Compilation album by Shelley Fabares, James Darren and Paul Petersen
- Released: April 1963
- Recorded: various
- Genre: Pop
- Label: Colpix
- Producer: Stu Phillips

Shelley Fabares, James Darren and Paul Petersen chronology
| The Things We Did Last Summer (1962) | ''Teenage Triangle'' (1963) | Bye Bye Birdie (1963) |

= Teenage Triangle =

Teenage Triangle is a joint compilation album by three pop artists, Shelley Fabares, James Darren and Paul Petersen. It was released in 1963 on Colpix Records and included 12 tracks with four songs from each of the three singers, most of which were previously released. The album was produced and arranged by Stu Phillips. It was available in both mono and stereo, catalogue numbers CP-444 and SCP-444.

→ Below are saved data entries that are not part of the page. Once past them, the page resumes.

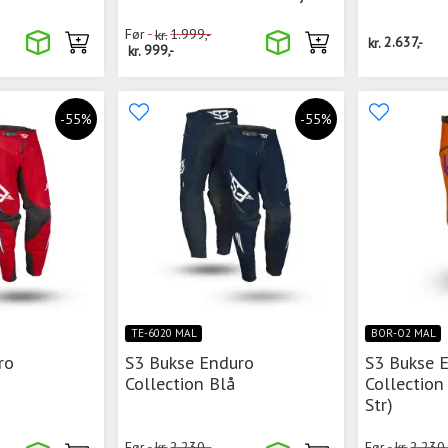
Før
kr.
1.999,-
kr.
2.637,-
kr.
999,-
-55%
-55%
TE-6020 MAL
BOR-O2 MAL
ro
S3 Bukse Enduro
S3 Bukse 
Collection Blå
Collection
Str)
Før
kr.
2.230,-
Før
kr.
2.230,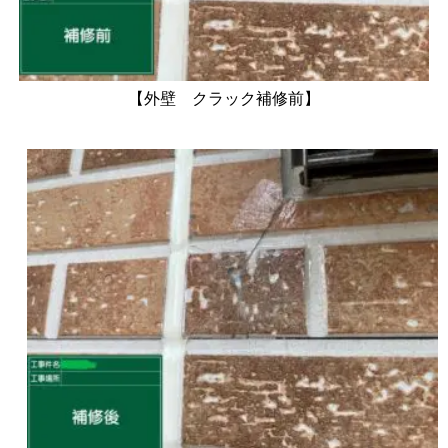
【外壁 クラック補修前】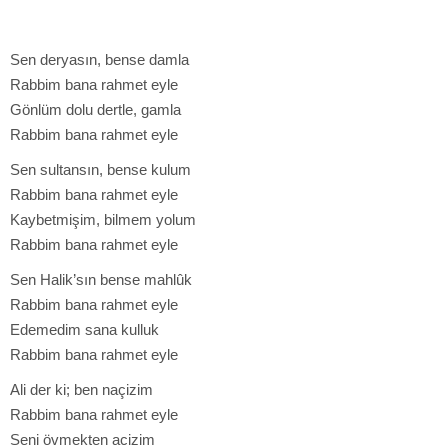
Sen deryasın, bense damla
Rabbim bana rahmet eyle
Gönlüm dolu dertle, gamla
Rabbim bana rahmet eyle
Sen sultansın, bense kulum
Rabbim bana rahmet eyle
Kaybetmişim, bilmem yolum
Rabbim bana rahmet eyle
Sen Halik’sın bense mahlûk
Rabbim bana rahmet eyle
Edemedim sana kulluk
Rabbim bana rahmet eyle
Ali der ki; ben naçizim
Rabbim bana rahmet eyle
Seni övmekten acizim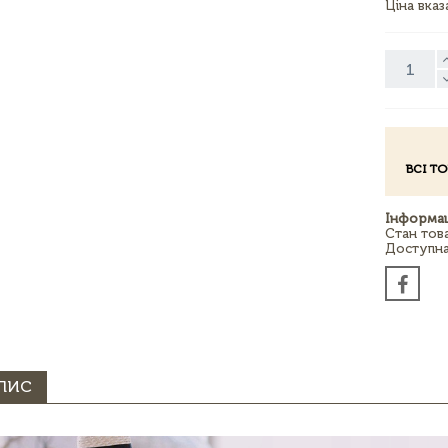
Ціна вка
ВСІ Т
Інформац
Стан тов
Доступна 
ПИС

A follow-up compilation featuring the same artists, More Teenage Triangle, was released by Colpix in 1964.

==Reception==
Teenage Triangle peaked on the Billboard Top LPs chart at No. 48 in May 1963. Seven of the singles were U.S. Top 40 hits; two from Fabares, two from Petersen and three from Darren.

==Track listing==

Side 1

Side 2

| No. | Title | Length |
|---|---|---|
| 1. | "Goodbye Cruel World (James Darren)" | 2:24 |
| 2. | "Johnny Angel (Shelley Fabares)" | 2:21 |
| 3. | "She Can't Find Her Keys (Paul Petersen)" | 2:32 |
| 4. | "Her Royal Majesty (James Darren)" | 2:13 |
| 5. | "Johnny Loves Me (Shelley Fabares)" | 2:21 |
| 6. | "Keep Your Love Locked (Paul Petersen)" | 2:12 |

| No. | Title | Length |
|---|---|---|
| 7. | "Gidget (James Darren)" | 2:30 |
| 8. | "The Things We Did Last Summer (Shelley Fabares)" | 2:27 |
| 9. | "Lollipops and Roses (Paul Petersen)" | 2:23 |
| 10. | "Conscience (James Darren)" | 2:33 |
| 11. | "I'm Growing Up (Shelley Fabares)" | 2:14 |
| 12. | "Little Boy Sad (Paul Petersen)" | 1:44 |

==Charts==

| Chart (1963) | Peak position |
|---|---|
| US Billboard Top LPs | 48 |

==Re-release==
In 1999, both Teenage Triangle and More Teenage Triangle were released for the first time on compact disc in their entirety as a "twofer" CD by Westside Records. It included the original liner notes from the albums.